As much as I am surprised to say it, the Wikipedia article is actually pretty
good.

Here's an example from real life, of someone calling Roger Federer a mensch:
[http://www.sporttaco.com/rec.sport.tennis/Federer_still_one_...](http://www.sporttaco.com/rec.sport.tennis/Federer_still_one_to_beat_3895.html)

Here's a reference to Tom Valenti as a mensch:
[http://www.seriouseats.com/2008/09/tom-valenti-is-a-
mensch-s...](http://www.seriouseats.com/2008/09/tom-valenti-is-a-mensch-
standup-guy.html)

And here's one about Bill Murray:
<http://www.esquire.com/features/ESQ1204-DEC_MURRAY_rev_>

This latter one is instructive, as it contrasts Bill Murray with Mickey
Rourke, who the author refers to as a douchebag.

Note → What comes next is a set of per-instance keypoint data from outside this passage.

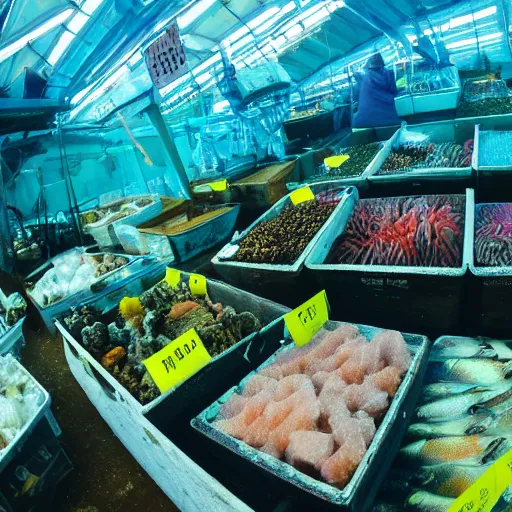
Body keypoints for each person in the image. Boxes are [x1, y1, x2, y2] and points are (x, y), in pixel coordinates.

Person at [353, 53, 401, 128]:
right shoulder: (389, 74)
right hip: (388, 120)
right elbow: (394, 92)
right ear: (382, 64)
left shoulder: (364, 77)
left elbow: (356, 77)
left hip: (362, 121)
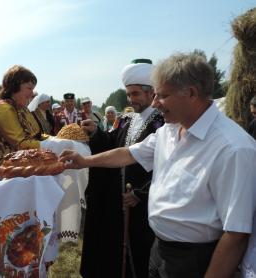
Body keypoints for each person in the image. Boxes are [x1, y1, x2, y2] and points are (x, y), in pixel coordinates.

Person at [60, 52, 256, 278]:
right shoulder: (169, 130)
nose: (155, 102)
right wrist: (85, 161)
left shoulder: (233, 148)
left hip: (193, 260)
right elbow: (127, 154)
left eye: (161, 95)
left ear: (191, 93)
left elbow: (236, 233)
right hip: (159, 251)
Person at [79, 60, 164, 278]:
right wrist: (96, 133)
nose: (131, 100)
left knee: (139, 253)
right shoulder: (125, 119)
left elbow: (167, 164)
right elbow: (111, 144)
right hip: (116, 199)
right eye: (128, 94)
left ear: (151, 92)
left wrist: (141, 194)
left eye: (135, 94)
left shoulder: (162, 122)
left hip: (142, 204)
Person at [0, 65, 45, 162]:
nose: (32, 94)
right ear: (15, 86)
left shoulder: (22, 108)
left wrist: (58, 139)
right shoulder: (4, 109)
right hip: (11, 168)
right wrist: (52, 144)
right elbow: (21, 144)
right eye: (29, 88)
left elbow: (37, 135)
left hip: (30, 162)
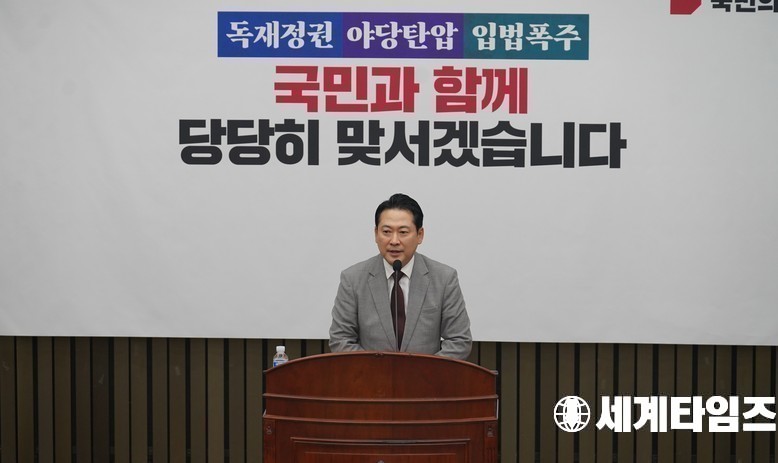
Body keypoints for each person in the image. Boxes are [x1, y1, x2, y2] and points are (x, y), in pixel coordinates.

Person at [329, 193, 472, 360]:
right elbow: (341, 340)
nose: (394, 241)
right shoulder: (352, 279)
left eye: (403, 232)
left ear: (420, 235)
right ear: (376, 234)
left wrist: (422, 371)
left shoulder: (444, 279)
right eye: (386, 232)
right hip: (371, 376)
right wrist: (378, 371)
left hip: (426, 376)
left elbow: (459, 341)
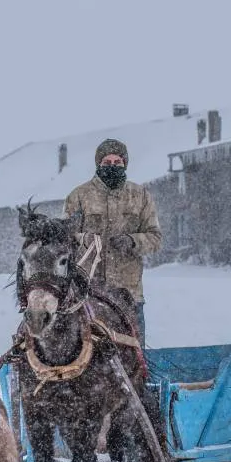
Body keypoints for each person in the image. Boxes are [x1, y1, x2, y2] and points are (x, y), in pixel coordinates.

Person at [63, 138, 162, 343]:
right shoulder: (79, 196)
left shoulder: (140, 196)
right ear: (98, 163)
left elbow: (155, 238)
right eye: (107, 162)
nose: (112, 166)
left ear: (125, 163)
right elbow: (65, 237)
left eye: (117, 162)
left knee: (134, 352)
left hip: (129, 293)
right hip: (88, 292)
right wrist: (85, 239)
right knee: (88, 351)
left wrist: (132, 241)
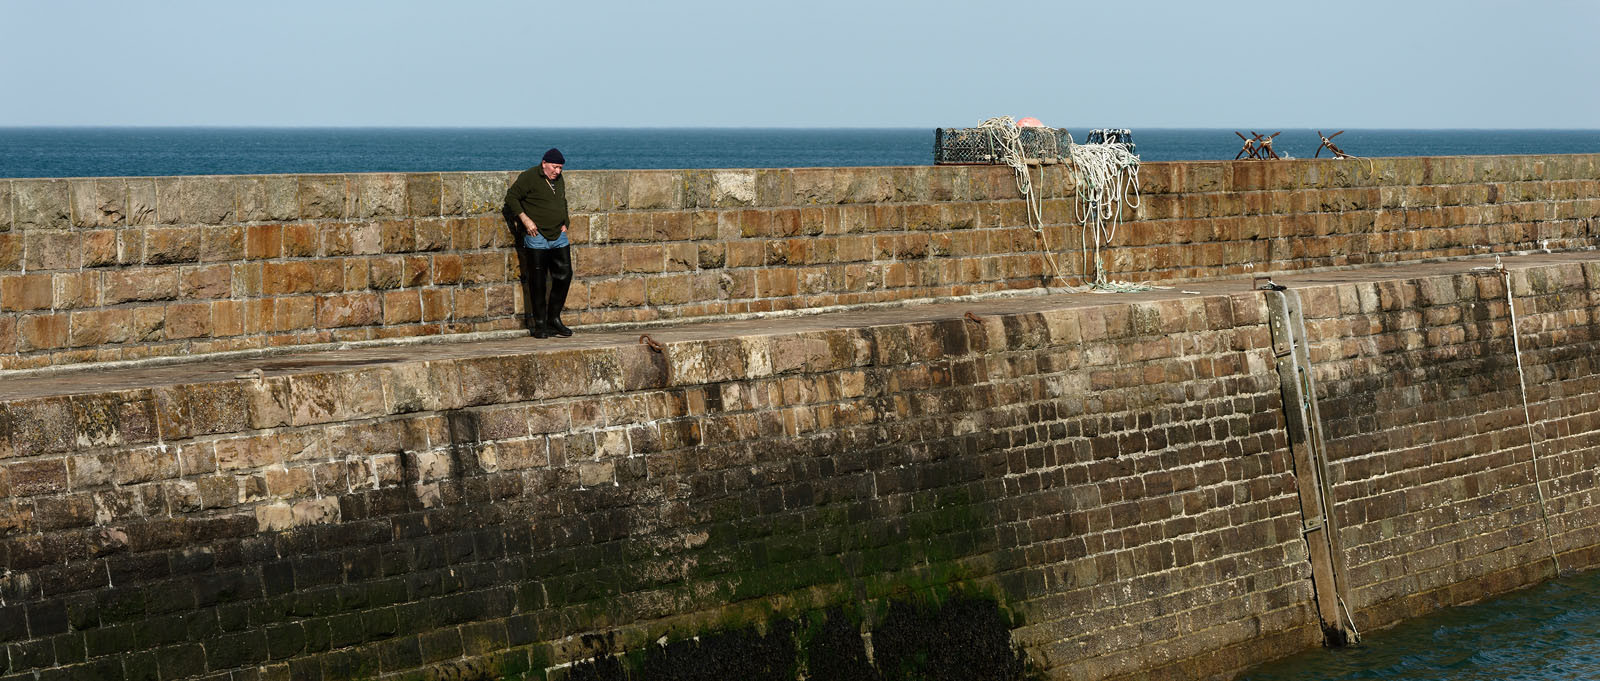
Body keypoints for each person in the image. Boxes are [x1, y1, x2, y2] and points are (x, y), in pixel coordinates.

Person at [502, 148, 573, 338]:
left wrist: (566, 221)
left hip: (558, 235)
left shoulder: (559, 179)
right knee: (538, 281)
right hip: (537, 236)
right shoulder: (529, 177)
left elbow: (562, 200)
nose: (557, 171)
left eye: (560, 168)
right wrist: (525, 220)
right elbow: (511, 198)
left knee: (565, 275)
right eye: (554, 167)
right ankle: (540, 324)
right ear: (544, 163)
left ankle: (554, 318)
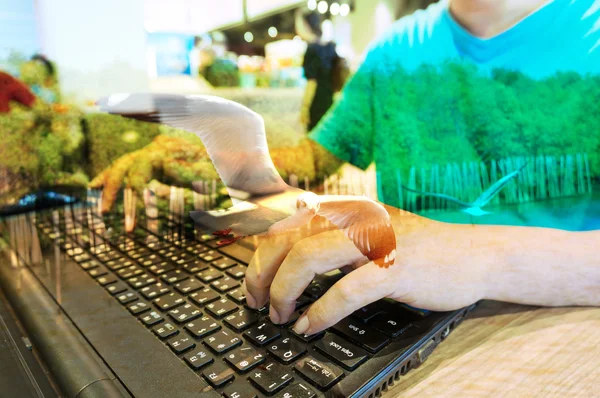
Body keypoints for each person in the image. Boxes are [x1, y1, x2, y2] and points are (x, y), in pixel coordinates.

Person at [93, 0, 600, 337]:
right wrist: (193, 159)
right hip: (400, 327)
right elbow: (313, 161)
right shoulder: (397, 48)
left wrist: (473, 254)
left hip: (558, 328)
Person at [296, 10, 338, 130]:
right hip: (329, 101)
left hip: (316, 103)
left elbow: (312, 82)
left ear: (306, 25)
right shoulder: (330, 46)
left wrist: (305, 107)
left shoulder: (312, 49)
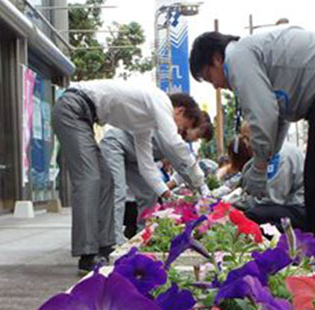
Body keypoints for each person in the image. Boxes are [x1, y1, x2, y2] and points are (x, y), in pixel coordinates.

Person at [189, 26, 315, 264]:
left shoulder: (237, 55)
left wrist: (261, 166)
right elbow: (278, 119)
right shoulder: (254, 54)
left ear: (216, 59)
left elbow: (264, 116)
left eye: (211, 78)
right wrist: (263, 159)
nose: (217, 86)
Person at [52, 80, 206, 272]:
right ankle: (87, 254)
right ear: (180, 111)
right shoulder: (160, 100)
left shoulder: (144, 124)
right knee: (89, 178)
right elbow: (174, 143)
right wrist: (199, 178)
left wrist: (168, 194)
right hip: (72, 109)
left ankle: (105, 245)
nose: (180, 132)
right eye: (182, 128)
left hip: (83, 116)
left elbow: (146, 166)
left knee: (107, 180)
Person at [99, 97, 212, 245]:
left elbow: (181, 166)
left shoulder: (175, 133)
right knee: (117, 191)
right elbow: (182, 164)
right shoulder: (168, 127)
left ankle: (143, 236)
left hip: (135, 158)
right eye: (196, 135)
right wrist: (204, 192)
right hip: (116, 145)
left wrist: (174, 192)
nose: (193, 140)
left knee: (149, 195)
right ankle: (111, 243)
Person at [224, 134, 307, 231]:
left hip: (297, 208)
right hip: (287, 205)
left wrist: (236, 204)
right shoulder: (265, 155)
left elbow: (273, 198)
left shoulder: (280, 155)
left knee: (251, 216)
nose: (246, 144)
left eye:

And, perhaps this is as good a way as any to understand the usage of "mensch":
consider it the antonym to douchebag.

You know how there are some people that make you almost instinctively say to
yourself, _"Man, he's a real douche!"_? On the flip side, there are people of
whom you'll say _"What a mensch!"_

Does that help?

 _EDIT: fixed language_

------
kadavy
IMHO, pales in comparison to the address of his Steveness:
<http://www.youtube.com/watch?v=D1R-jKKp3NA>